Yay Elections!

I’m not dead, just busy & not feeling well.

Go Iraq! Glad something good has gone on after all the suffering, torture, and death we’ve inflicted on the people. Hope we have the good sense to get our troops the hell out of there sooner rather than later.

A lot of people are talking as if this somehow justifies the war, which is of course ludicrous, but you can’t blame them, after how badly things have gone, for trying to grasp any good thing that happens and use it to justify their support for a war whose original justifications all turned out to be lies, a war in which America disgraced itself in its pro-torture policies and lack of respect for the most basic international law, a war in which the statements of the Administration became indistinguishable from those of Rudolf Hoess at Nuremberg.

So, yeah, free elections in Iraq are a very good thing! Would that they were achieved by just, lawful, and decent means; would that they were not a product of such evil.

UPDATE: James in the comments below links to a story which points out that far from being the point of the invasion, and a justification for its violence, elections of this sort were opposed repeatedly and vehemently by the Bush Administration, and that they were forced into it by the nonviolent protests of many thousands of Iraqi citizens led by Grand Ayatollah Ali Sistani demanding free elections. So it is the height of hipocrisy for pro-war, pro-Bush folks to portray this as a justification for the invasion — it happened because Bush relented in his plans in the face of nonviolent protest, not because Bush’s violent plans succeeded.

Lesson: Nonviolence can win and produce democracy even in the face of violence.

Bush deserves credit — for backing down and giving in to the will of the Iraqi people in this matter.

A Brutal Iraqi Regime

(Human Rights Watch, 26-1-2005)

Methods of torture cited by detainees include routine beatings to the body using cables, hosepipes and other implements. Detainees report kicking, slapping and punching; prolonged suspension from the wrists with the hands tied behind the back; electric shocks to sensitive parts of the body, including the earlobes and genitals; and being kept blindfolded and/or handcuffed continuously for several days. In several cases, the detainees suffered what may be permanent physical disability.  
 
Detainees also reported being deprived by Iraqi security forces of food and water, and being crammed into small cells with standing room only. Numerous detainees described how Iraqi police sought bribes in return for release, access to family members or food and water.  

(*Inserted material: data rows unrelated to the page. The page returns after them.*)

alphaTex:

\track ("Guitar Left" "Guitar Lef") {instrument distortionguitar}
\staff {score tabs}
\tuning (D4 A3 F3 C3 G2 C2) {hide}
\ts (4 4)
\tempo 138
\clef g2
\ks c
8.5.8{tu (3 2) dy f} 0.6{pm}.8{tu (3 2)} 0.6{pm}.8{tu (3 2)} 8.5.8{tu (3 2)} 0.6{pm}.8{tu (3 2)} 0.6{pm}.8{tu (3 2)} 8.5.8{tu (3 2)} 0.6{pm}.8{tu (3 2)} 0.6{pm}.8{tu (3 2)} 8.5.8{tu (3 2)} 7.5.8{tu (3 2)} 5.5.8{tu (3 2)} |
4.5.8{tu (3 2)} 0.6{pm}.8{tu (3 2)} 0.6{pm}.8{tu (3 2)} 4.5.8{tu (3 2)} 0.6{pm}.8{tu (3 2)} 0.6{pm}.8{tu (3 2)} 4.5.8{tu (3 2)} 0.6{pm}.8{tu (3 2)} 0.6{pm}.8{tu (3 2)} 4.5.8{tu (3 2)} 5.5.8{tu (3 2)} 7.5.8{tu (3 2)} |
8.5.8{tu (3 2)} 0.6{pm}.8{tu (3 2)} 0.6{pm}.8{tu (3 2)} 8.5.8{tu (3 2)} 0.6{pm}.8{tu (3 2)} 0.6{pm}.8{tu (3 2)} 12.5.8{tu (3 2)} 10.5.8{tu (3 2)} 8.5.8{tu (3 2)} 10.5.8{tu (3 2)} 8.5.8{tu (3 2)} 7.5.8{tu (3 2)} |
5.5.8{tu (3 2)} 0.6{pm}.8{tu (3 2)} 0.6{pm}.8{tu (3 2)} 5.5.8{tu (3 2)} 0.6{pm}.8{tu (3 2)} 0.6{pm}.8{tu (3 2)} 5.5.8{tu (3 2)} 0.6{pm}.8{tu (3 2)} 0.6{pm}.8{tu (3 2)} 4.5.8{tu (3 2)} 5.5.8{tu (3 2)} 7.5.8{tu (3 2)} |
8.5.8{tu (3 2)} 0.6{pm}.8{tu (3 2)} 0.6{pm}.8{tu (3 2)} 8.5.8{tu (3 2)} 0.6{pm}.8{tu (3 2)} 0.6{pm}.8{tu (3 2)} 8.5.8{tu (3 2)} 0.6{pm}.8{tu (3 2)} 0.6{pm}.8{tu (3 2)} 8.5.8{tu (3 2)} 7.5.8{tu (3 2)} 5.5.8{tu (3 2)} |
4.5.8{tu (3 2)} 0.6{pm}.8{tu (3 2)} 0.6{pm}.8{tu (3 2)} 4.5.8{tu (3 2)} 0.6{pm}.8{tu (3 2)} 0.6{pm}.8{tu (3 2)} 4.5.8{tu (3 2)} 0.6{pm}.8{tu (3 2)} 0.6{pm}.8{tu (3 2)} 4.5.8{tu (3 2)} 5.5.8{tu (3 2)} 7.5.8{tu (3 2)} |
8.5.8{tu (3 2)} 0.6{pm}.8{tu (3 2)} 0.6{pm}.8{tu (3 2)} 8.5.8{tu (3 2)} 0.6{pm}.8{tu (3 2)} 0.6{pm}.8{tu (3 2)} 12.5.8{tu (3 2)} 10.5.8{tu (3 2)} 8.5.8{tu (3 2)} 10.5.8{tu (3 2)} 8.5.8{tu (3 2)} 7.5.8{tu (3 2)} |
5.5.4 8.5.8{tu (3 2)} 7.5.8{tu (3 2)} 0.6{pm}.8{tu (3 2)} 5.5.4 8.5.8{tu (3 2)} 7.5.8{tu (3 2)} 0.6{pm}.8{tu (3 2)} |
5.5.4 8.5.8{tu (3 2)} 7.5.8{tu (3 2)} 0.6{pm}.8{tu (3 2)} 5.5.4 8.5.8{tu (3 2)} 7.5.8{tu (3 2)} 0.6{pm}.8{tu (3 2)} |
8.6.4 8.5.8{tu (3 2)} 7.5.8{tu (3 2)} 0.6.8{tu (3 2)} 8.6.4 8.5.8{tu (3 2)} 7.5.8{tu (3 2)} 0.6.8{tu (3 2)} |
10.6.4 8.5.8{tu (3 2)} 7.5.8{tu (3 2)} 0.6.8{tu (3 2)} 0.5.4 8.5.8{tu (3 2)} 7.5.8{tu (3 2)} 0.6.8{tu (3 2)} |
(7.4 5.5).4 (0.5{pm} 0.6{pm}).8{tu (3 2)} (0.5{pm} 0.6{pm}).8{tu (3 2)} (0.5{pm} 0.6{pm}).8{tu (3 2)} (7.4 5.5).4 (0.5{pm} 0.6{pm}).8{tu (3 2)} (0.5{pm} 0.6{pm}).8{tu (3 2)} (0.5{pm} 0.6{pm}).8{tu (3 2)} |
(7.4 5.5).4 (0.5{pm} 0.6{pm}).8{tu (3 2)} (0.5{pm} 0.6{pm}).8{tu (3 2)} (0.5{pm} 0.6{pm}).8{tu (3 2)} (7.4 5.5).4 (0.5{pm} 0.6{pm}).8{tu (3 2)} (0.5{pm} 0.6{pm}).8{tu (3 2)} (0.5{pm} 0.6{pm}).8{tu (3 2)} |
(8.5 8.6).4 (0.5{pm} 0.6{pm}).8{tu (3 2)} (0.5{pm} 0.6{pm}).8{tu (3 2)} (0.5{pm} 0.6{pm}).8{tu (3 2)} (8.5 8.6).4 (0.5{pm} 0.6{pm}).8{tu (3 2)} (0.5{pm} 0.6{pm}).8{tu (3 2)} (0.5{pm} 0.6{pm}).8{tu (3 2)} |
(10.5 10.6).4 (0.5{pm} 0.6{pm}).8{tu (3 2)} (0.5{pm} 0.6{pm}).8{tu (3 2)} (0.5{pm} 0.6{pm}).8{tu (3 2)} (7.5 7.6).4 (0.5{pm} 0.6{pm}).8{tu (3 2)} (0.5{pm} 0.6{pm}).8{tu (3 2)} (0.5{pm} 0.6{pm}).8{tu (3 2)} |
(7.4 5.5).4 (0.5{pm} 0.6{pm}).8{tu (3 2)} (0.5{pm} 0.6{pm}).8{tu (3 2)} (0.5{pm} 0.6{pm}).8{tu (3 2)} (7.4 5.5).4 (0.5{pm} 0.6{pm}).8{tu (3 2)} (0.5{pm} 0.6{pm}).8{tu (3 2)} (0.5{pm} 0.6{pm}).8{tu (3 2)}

Saddam Hussein’s tactics? No, those are all things that our good friends and partners, the Interim Government have done on our watch.

But hey, at least they’ll respect our copyright regime and sell their oil in USD rather than Euro. The people of Iraq can take comfort that in those respects they are now free. In terms of not being subject to arbitrary torture and detention by an evil regime, well…. not so much.

Link via MeFi, though I’m sure this is going to be all over the American media, because they’re so liberal.

Timely Protest of the School of the Americas

Several protesters were arrested and jailed for trespassing on Fort Benning, location of America’s terrorist training ground, the School of the Americas, during the annual protests there. (They mark the anniversary of the rape and murder of American missionaries by United States-sponsored Salvadoran death squads.)

Ah, those were the Reagan years. Sponsoring death squads who rape and murder American churchwomen.

Old news? No, all the cool conservatives are advocating the “Salvadoran Option” for Iraq. It worked so well in Central America! Why not? We put the guy in charge of the original death squads plans, John Negroponte, in charge in Iraq.

Good thing this is all in the news. Oh, wait, it’s not in the news? Huh. I thought we had a liberal media…

Via Colin from ISCABBS, friend of protestor Dan Schwankl, who will be spending the next 90 days in Federal prison.

From the SOAW web page:

The US Army School of Americas (SOA), based in Fort Benning, Georgia, trains Latin American soldiers in combat, counter-insurgency, and counter-narcotics. SOA graduates are responsible for some of the worst human rights abuses in Latin America. In 1996 the Pentagon was forced to release training manuals used at the school that advocated torture, extortion and execution. Among the SOA’s nearly 60,000 graduates are notorious dictators Manuel Noriega and Omar Torrijos of Panama, Leopoldo Galtieri and Roberto Viola of Argentina, Juan Velasco Alvarado of Peru, Guillermo Rodriguez of Ecuador, and Hugo Banzer Suarez of Bolivia. Lower-level SOA graduates have participated in human rights abuses that include the assassination of Archbishop Oscar Romero and the El Mozote Massacre of 900 civilians…

In an attempt to deflect public criticism and disassociate the school from its dubious reputation, the SOA was renamed to “Western Hemisphere Institute for Security Cooperation (WHINSEC)” in 2001.